Then I connected the loco and tender together and it immediately tripped out the controller and so I started a further round of troubleshooting. First I removed the bogie and after coffee I went back into our cloakroom where I have temporarily set up my test board. This room is west facing so gets sunlight mostly in an afternoon but it’s below ground level as the path outside the window is cut into the embankment and so doesn’t get quite as much natural light unless the sun is really high in the sky and it’s late afternoon.
Now one of the suggestions from Thursday nights meeting besides dig out the multimeter was to try hunting for shorts in the dark as sparks are easier to see. As I went in for further testing I forgot to turn the light on and so the room was a little gloomy. This proved to be a benefit, because as soon as I moved the bogie on it’s own, I noted a spark which I wouldn’t have seen with the light on. I noted that the guard irons were quite close to the rails and may have caused shorts on curves so they were adjusted and then further examination showed that I had fallen foul of the etched washer/hub insulation again. A further check of the trailing tuck revealed the same issue. I had a few spare insulated washers that I had turned when working on the tender but they proved to be too thick even after turning/milling down the axle bushes.
I was initially going to make some up by using a hole punch to cut holes in some styrene sheet and then snip of /file them into circles. By good fortune a video that I had seen some time ago that was lurking in my memory surfaced on my Youtube feed. After rewatching it I decided to have a go at pressure turning a number of washers all at once.
Now unless you want really big washers the process is a little wasteful because you need enough stock to hold onto to drill the centre hole. I chose to cut some 0.5mm styrene sheet into 20mm x 20mm squares aiming for a finished size of 10mm diameter.
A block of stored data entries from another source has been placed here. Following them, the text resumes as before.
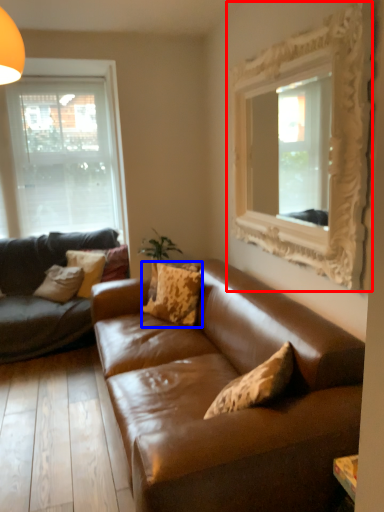
Question: Which point is further to the camera, picture frame (highlighted by a red box) or pillow (highlighted by a blue box)?

Choices:
 (A) picture frame
 (B) pillow

Answer: (B)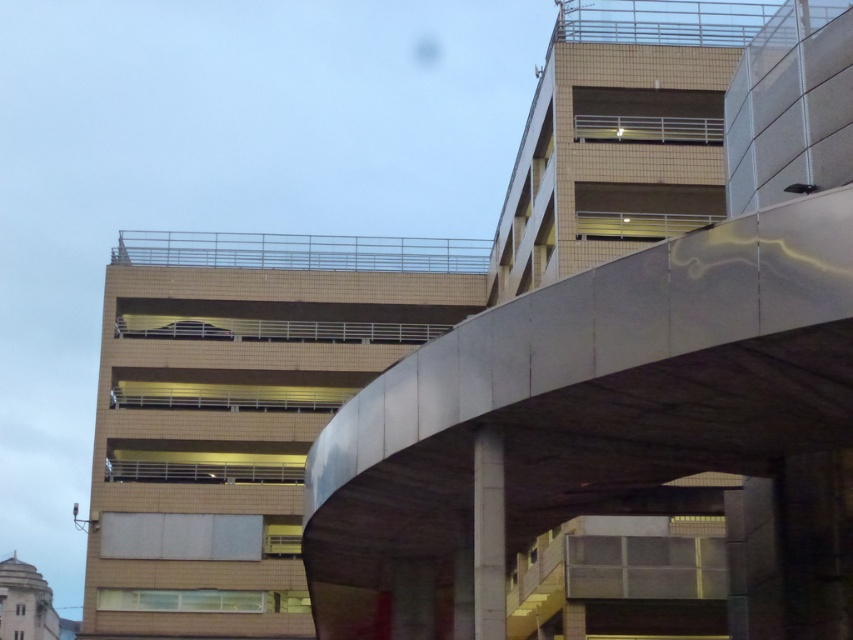
Question: Which object appears farthest from the camera in this image?

Choices:
 (A) gray concrete pillar at center
 (B) beige tile parking garage at center

Answer: (B)

Question: Considering the real-world distances, which object is farthest from the beige tile parking garage at center?

Choices:
 (A) gray concrete pillar at center
 (B) satin silver overpass at center

Answer: (A)

Question: Is beige tile parking garage at center below gray concrete pillar at center?

Choices:
 (A) no
 (B) yes

Answer: (A)

Question: Is satin silver overpass at center smaller than gray concrete pillar at center?

Choices:
 (A) no
 (B) yes

Answer: (A)

Question: Is beige tile parking garage at center above gray concrete pillar at center?

Choices:
 (A) yes
 (B) no

Answer: (A)

Question: Which object appears closest to the camera in this image?

Choices:
 (A) gray concrete pillar at center
 (B) satin silver overpass at center
 (C) beige tile parking garage at center

Answer: (B)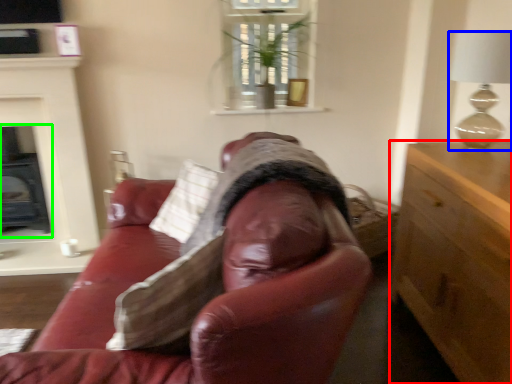
Question: Considering the real-world distances, which object is closest to cabinetry (highlighted by a red box)? lamp (highlighted by a blue box) or fireplace (highlighted by a green box).

Choices:
 (A) lamp
 (B) fireplace

Answer: (A)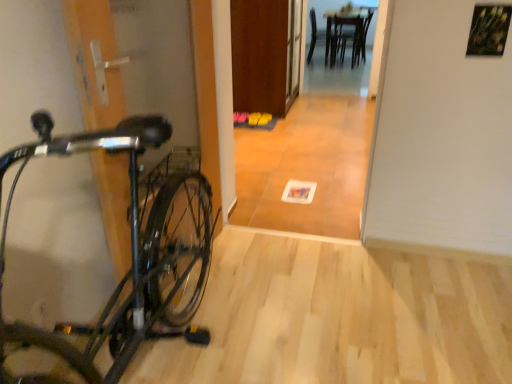
Question: Looking at the image, does wooden table at center seem bigger or smaller compared to wooden floor at center?

Choices:
 (A) small
 (B) big

Answer: (B)

Question: Does point (364, 52) appear closer or farther from the camera than point (358, 183)?

Choices:
 (A) closer
 (B) farther

Answer: (B)

Question: Which is nearer to the wooden table at center?

Choices:
 (A) wooden floor at center
 (B) wooden door at center
 (C) wooden chair at center
 (D) shiny black bicycle at left

Answer: (C)

Question: Estimate the real-world distances between objects in this image. Which object is farther from the wooden floor at center?

Choices:
 (A) wooden door at center
 (B) wooden table at center
 (C) wooden chair at center
 (D) shiny black bicycle at left

Answer: (C)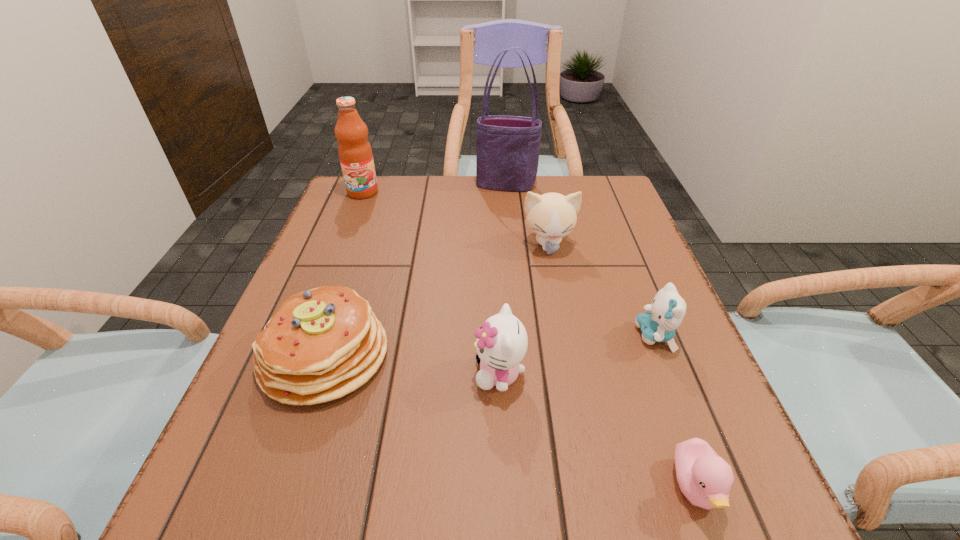
Locate an element on the screen. free space located 0.120m on the front label of the sixth shortest object is located at coordinates (350, 225).

Locate an element on the screen. The height and width of the screenshot is (540, 960). vacant space located 0.260m on the face of the farthest kitten is located at coordinates (568, 346).

You are a GUI agent. You are given a task and a screenshot of the screen. Output one action in this format:
    pyautogui.click(x=<x>, y=<y>)
    Task: Click on the free space located on the front-facing side of the leftmost kitten
    
    Given the screenshot: What is the action you would take?
    pyautogui.click(x=376, y=373)

Where is `vacant space located on the front-facing side of the leftmost kitten`? This screenshot has width=960, height=540. vacant space located on the front-facing side of the leftmost kitten is located at coordinates pyautogui.click(x=411, y=373).

Where is `vacant space located on the front-facing side of the leftmost kitten`? vacant space located on the front-facing side of the leftmost kitten is located at coordinates (290, 373).

Find the location of `free spot located on the face of the rightmost kitten`. free spot located on the face of the rightmost kitten is located at coordinates (457, 335).

Find the location of `vacant area situated on the face of the rightmost kitten`. vacant area situated on the face of the rightmost kitten is located at coordinates (462, 335).

Locate an element on the screen. The image size is (960, 540). vacant space located 0.170m on the face of the rightmost kitten is located at coordinates point(546,335).

At what (x,y) coordinates should I click in order to perform the action: click on free space located on the right of the pancake. Please return your answer as a coordinate pair (x, y). This screenshot has height=540, width=960. Looking at the image, I should click on (553, 355).

The height and width of the screenshot is (540, 960). What are the coordinates of `tote bag located at the far edge` in the screenshot? It's located at (508, 147).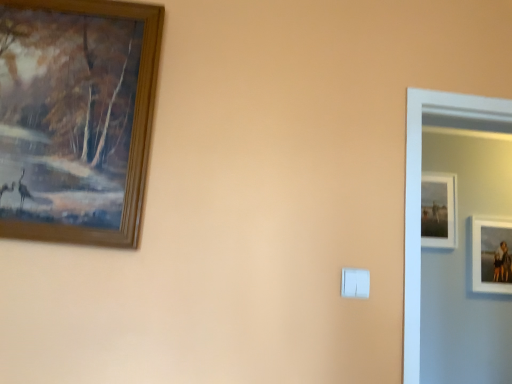
Question: Is wooden picture frame at upper left, acting as the 3th picture frame starting from the right, to the left of white matte picture frame at right, the second picture frame positioned from the back, from the viewer's perspective?

Choices:
 (A) no
 (B) yes

Answer: (B)

Question: Is wooden picture frame at upper left, the first picture frame positioned from the left, oriented away from white matte picture frame at right, the 2th picture frame when ordered from front to back?

Choices:
 (A) no
 (B) yes

Answer: (A)

Question: Does wooden picture frame at upper left, the first picture frame positioned from the left, have a lesser height compared to white matte picture frame at right, the 2th picture frame when ordered from front to back?

Choices:
 (A) yes
 (B) no

Answer: (B)

Question: Does wooden picture frame at upper left, which is counted as the 3th picture frame, starting from the back, have a smaller size compared to white matte picture frame at right, the second picture frame positioned from the back?

Choices:
 (A) no
 (B) yes

Answer: (A)

Question: Is wooden picture frame at upper left, which appears as the first picture frame when viewed from the front, closer to the viewer compared to white matte picture frame at right, placed as the first picture frame when sorted from right to left?

Choices:
 (A) yes
 (B) no

Answer: (A)

Question: Is wooden picture frame at upper left, which is counted as the 3th picture frame, starting from the back, at the right side of white matte picture frame at right, the second picture frame positioned from the back?

Choices:
 (A) no
 (B) yes

Answer: (A)

Question: Considering the relative sizes of matte white picture frame at upper right, acting as the second picture frame starting from the left, and wooden picture frame at upper left, acting as the 3th picture frame starting from the right, in the image provided, is matte white picture frame at upper right, acting as the second picture frame starting from the left, bigger than wooden picture frame at upper left, acting as the 3th picture frame starting from the right,?

Choices:
 (A) no
 (B) yes

Answer: (A)

Question: Does matte white picture frame at upper right, acting as the second picture frame starting from the left, come in front of wooden picture frame at upper left, acting as the 3th picture frame starting from the right?

Choices:
 (A) yes
 (B) no

Answer: (B)

Question: Does matte white picture frame at upper right, the third picture frame when ordered from front to back, have a lesser width compared to wooden picture frame at upper left, the first picture frame positioned from the left?

Choices:
 (A) yes
 (B) no

Answer: (A)

Question: Can you confirm if matte white picture frame at upper right, the third picture frame when ordered from front to back, is wider than wooden picture frame at upper left, which appears as the first picture frame when viewed from the front?

Choices:
 (A) yes
 (B) no

Answer: (B)

Question: Does matte white picture frame at upper right, acting as the second picture frame starting from the left, have a greater height compared to wooden picture frame at upper left, the first picture frame positioned from the left?

Choices:
 (A) no
 (B) yes

Answer: (A)

Question: From the image's perspective, is matte white picture frame at upper right, arranged as the 2th picture frame when viewed from the right, under wooden picture frame at upper left, the first picture frame positioned from the left?

Choices:
 (A) yes
 (B) no

Answer: (A)

Question: From the image's perspective, does matte white picture frame at upper right, which appears as the 1th picture frame when viewed from the back, appear lower than white plastic light switch at center?

Choices:
 (A) no
 (B) yes

Answer: (A)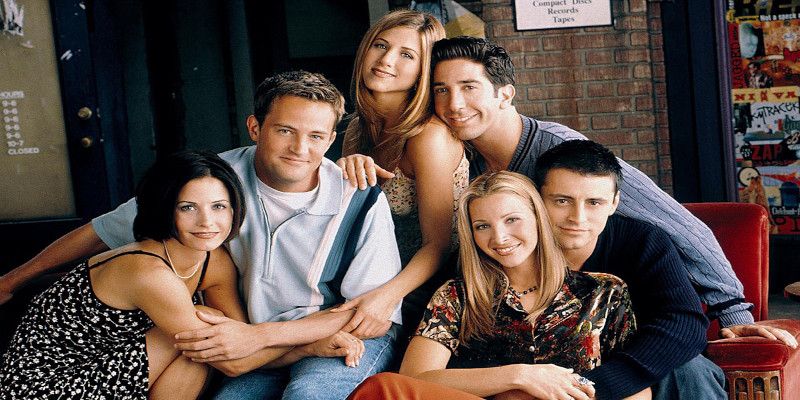
Find the location of `brick wall`. brick wall is located at coordinates (588, 79).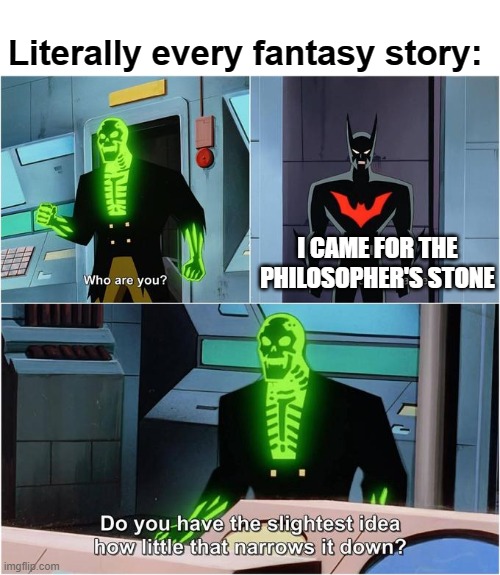
Find the location of a particular element. This screenshot has width=500, height=575. keypad is located at coordinates (14, 256).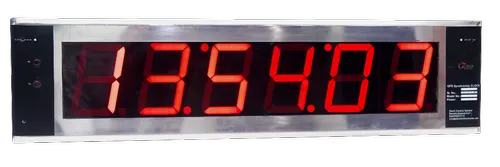
Find the location of a particular element. frame is located at coordinates (81, 127), (106, 33), (359, 30), (310, 116).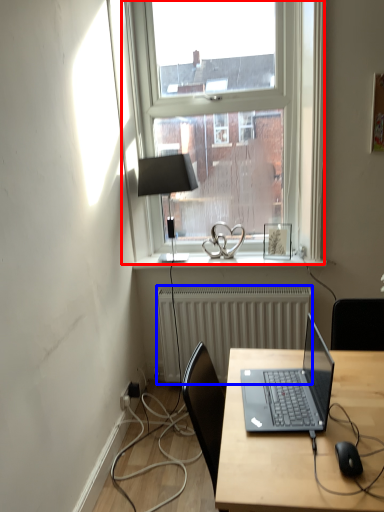
Question: Which object appears closest to the camera in this image, window (highlighted by a red box) or radiator (highlighted by a blue box)?

Choices:
 (A) window
 (B) radiator

Answer: (A)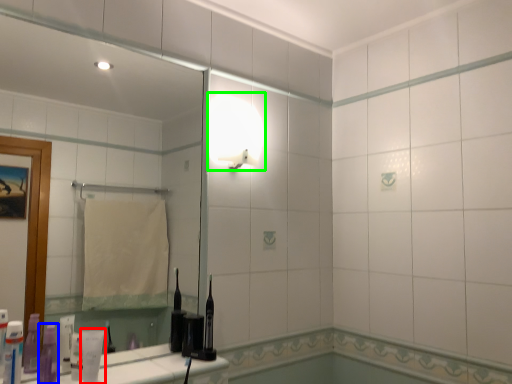
Question: Considering the real-world distances, which object is closest to toiletry (highlighted by a red box)? toiletry (highlighted by a blue box) or light fixture (highlighted by a green box).

Choices:
 (A) toiletry
 (B) light fixture

Answer: (A)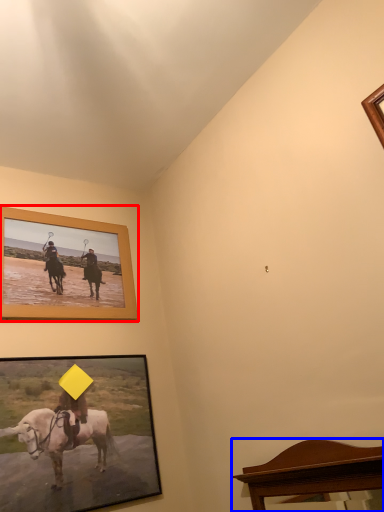
Question: Which object is further to the camera taking this photo, picture frame (highlighted by a red box) or furniture (highlighted by a blue box)?

Choices:
 (A) picture frame
 (B) furniture

Answer: (A)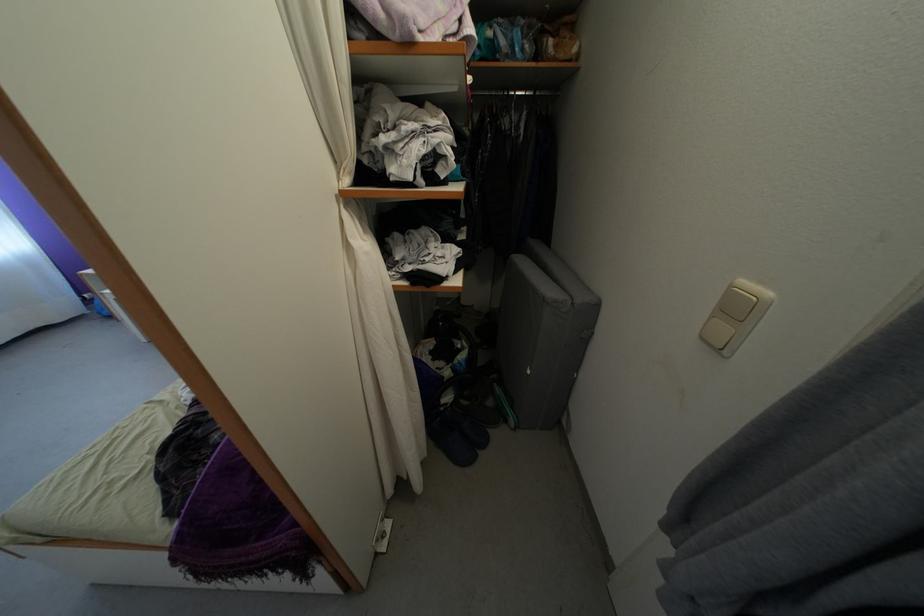
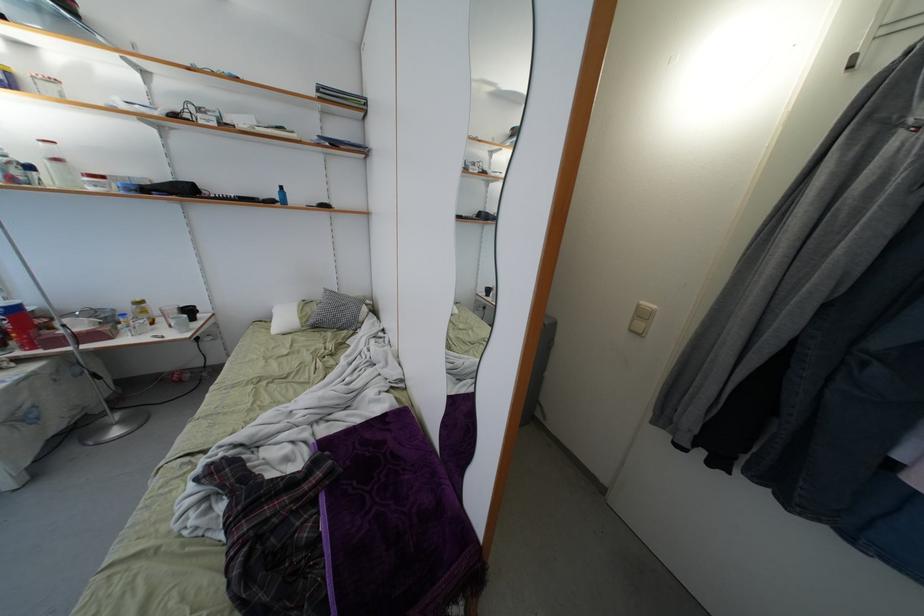
Question: How did the camera likely rotate?

Choices:
 (A) Left
 (B) Right
 (C) Up
 (D) Down

Answer: (B)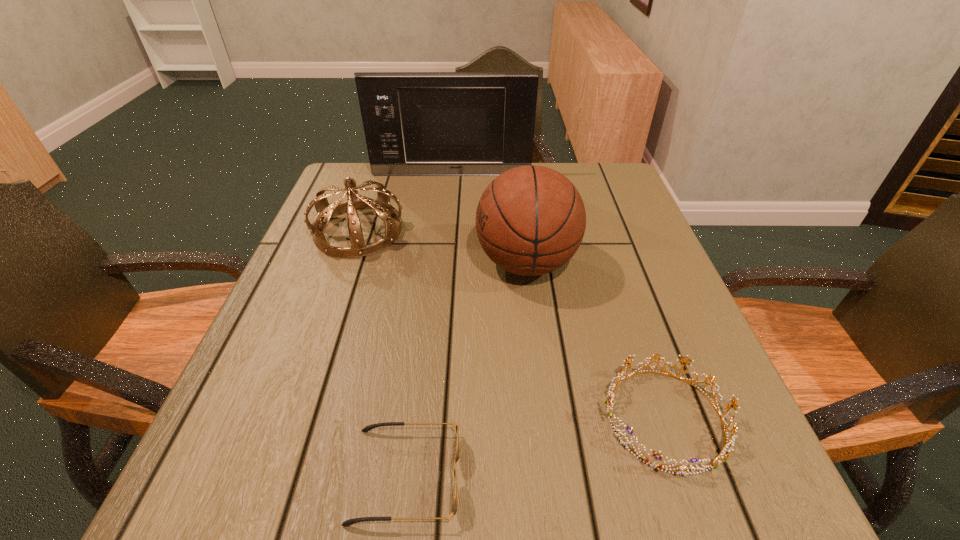
Where is `sunglasses located at the near edge`? The width and height of the screenshot is (960, 540). sunglasses located at the near edge is located at coordinates (349, 522).

Find the location of `microwave oven present at the left edge`. microwave oven present at the left edge is located at coordinates (416, 123).

Locate an element on the screen. The image size is (960, 540). tiara that is at the left edge is located at coordinates (381, 205).

Find the location of a particular element. This screenshot has height=540, width=960. object that is at the right edge is located at coordinates (722, 457).

Locate an element on the screen. This screenshot has height=540, width=960. microwave oven that is positioned at the far left corner is located at coordinates (416, 123).

This screenshot has width=960, height=540. I want to click on tiara that is at the far left corner, so click(x=381, y=205).

Locate an element on the screen. This screenshot has height=540, width=960. object that is positioned at the near right corner is located at coordinates (722, 457).

Find the location of `vacant region at the far edge`. vacant region at the far edge is located at coordinates (421, 199).

Find the location of a particular element. This screenshot has height=540, width=960. free space at the near edge is located at coordinates (343, 487).

At what (x,y) coordinates should I click in order to perform the action: click on vacant space at the left edge of the desktop. Please return your answer as a coordinate pair (x, y). Looking at the image, I should click on (293, 377).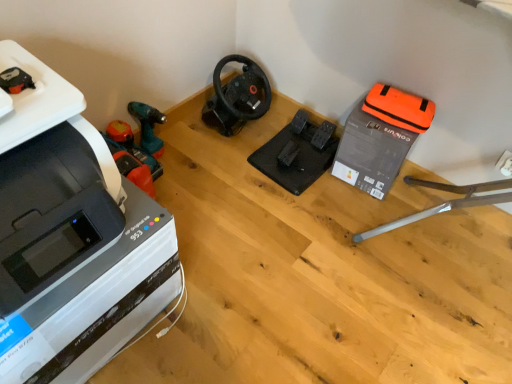
Question: From a real-world perspective, is orange fabric bag at upper right, which is the first equipment in right-to-left order, physically above black matte steering wheel at center, positioned as the first vacuum in right-to-left order?

Choices:
 (A) no
 (B) yes

Answer: (B)

Question: Is orange fabric bag at upper right, which appears as the second equipment when viewed from the left, positioned beyond the bounds of black matte steering wheel at center, positioned as the first vacuum in right-to-left order?

Choices:
 (A) no
 (B) yes

Answer: (B)

Question: Does orange fabric bag at upper right, which is the first equipment in right-to-left order, have a greater height compared to black matte steering wheel at center, positioned as the first vacuum in right-to-left order?

Choices:
 (A) yes
 (B) no

Answer: (A)

Question: From the image's perspective, is orange fabric bag at upper right, which is the first equipment in right-to-left order, above black matte steering wheel at center, positioned as the first vacuum in right-to-left order?

Choices:
 (A) no
 (B) yes

Answer: (A)

Question: Considering the relative sizes of orange fabric bag at upper right, which appears as the second equipment when viewed from the left, and black matte steering wheel at center, positioned as the first vacuum in right-to-left order, in the image provided, is orange fabric bag at upper right, which appears as the second equipment when viewed from the left, thinner than black matte steering wheel at center, positioned as the first vacuum in right-to-left order,?

Choices:
 (A) no
 (B) yes

Answer: (B)

Question: Considering their positions, is black matte steering wheel at center, the second vacuum positioned from the left, located in front of or behind orange plastic vacuum at left, which ranks as the 2th vacuum in right-to-left order?

Choices:
 (A) behind
 (B) front

Answer: (A)

Question: Is point (216, 124) closer or farther from the camera than point (118, 155)?

Choices:
 (A) farther
 (B) closer

Answer: (A)

Question: Based on their sizes in the image, would you say black matte steering wheel at center, positioned as the first vacuum in right-to-left order, is bigger or smaller than orange plastic vacuum at left, which ranks as the 2th vacuum in right-to-left order?

Choices:
 (A) small
 (B) big

Answer: (B)

Question: Is black matte steering wheel at center, positioned as the first vacuum in right-to-left order, wider or thinner than orange plastic vacuum at left, the first vacuum from the left?

Choices:
 (A) thin
 (B) wide

Answer: (B)

Question: Is white plastic printer at left wider or thinner than black matte steering wheel at center, the second vacuum positioned from the left?

Choices:
 (A) thin
 (B) wide

Answer: (B)

Question: Is white plastic printer at left inside the boundaries of black matte steering wheel at center, positioned as the first vacuum in right-to-left order, or outside?

Choices:
 (A) inside
 (B) outside

Answer: (B)

Question: From a real-world perspective, is white plastic printer at left physically located above or below black matte steering wheel at center, the second vacuum positioned from the left?

Choices:
 (A) above
 (B) below

Answer: (A)

Question: Considering the positions of point (165, 238) and point (247, 76), is point (165, 238) closer or farther from the camera than point (247, 76)?

Choices:
 (A) farther
 (B) closer

Answer: (B)

Question: Considering the positions of white plastic printer at left and orange fabric bag at upper right, which appears as the second equipment when viewed from the left, in the image, is white plastic printer at left wider or thinner than orange fabric bag at upper right, which appears as the second equipment when viewed from the left,?

Choices:
 (A) thin
 (B) wide

Answer: (B)

Question: Do you think white plastic printer at left is within orange fabric bag at upper right, which appears as the second equipment when viewed from the left, or outside of it?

You also need some scrap to hold the parts and one of them becomes almost sacrificial.
The first step is to grip the styrene squares between the two pieces of scrap material.
I used a 1″ G clamp and a small engineers clamp to hold them all together to drill a 5mm hole through all the parts. This was to allow clearance on the 3/16 (4.7mm) axles. At this point you transfer the whole set up to the lathe before releasing the clamps.
I created the above set up which consists of a 22mm piece of Delrin in the collet (I had to turn a stub down to fit in a 16mm collet which is the largest ER25 collet that I have). This had a 5mm hole drill partially through it. At the tailstock end is another piece of 22mm Delrin which has had a 60 degree cone turned in the back so that it fits on a live centre then a short section turned down to 10mm to allow the tool to clear the workpiece(s) again it has a 5mm hole through it. Then a length of 3/6 rod was passed into the hole in the mandrel in the collet chuck and the parts fed onto it, before removing the clamps. Lastly the live centre is wound tightly against the parts which squash and grip all the parts for turning and locked.
The next step was to turn down the sacrificial scrap support until all the parts start to be turned. My sacrificial scrap was plastic which has a layer of aluminium either side of it and I found that the most depth of cut I could manage was 0.25mm per pass otherwise the parts started to slip. I started turning with a carbide tipped bit until it would no longer fit, then I changed to high speed steel grooving tool that I had ground for another job some time ago.
One piece of advice given in the video was to make sure that you were using a sharp tool for the final pass to help prevent the tool from rolling the edges of one part over onto the next.
These are the finished parts and they are all really crisp, aside from the one that was nearest the left hand piece of scrap which had a small burr around the edge (visible at the corner of the ruler). This burr was easily scraped off with a scalpel blade.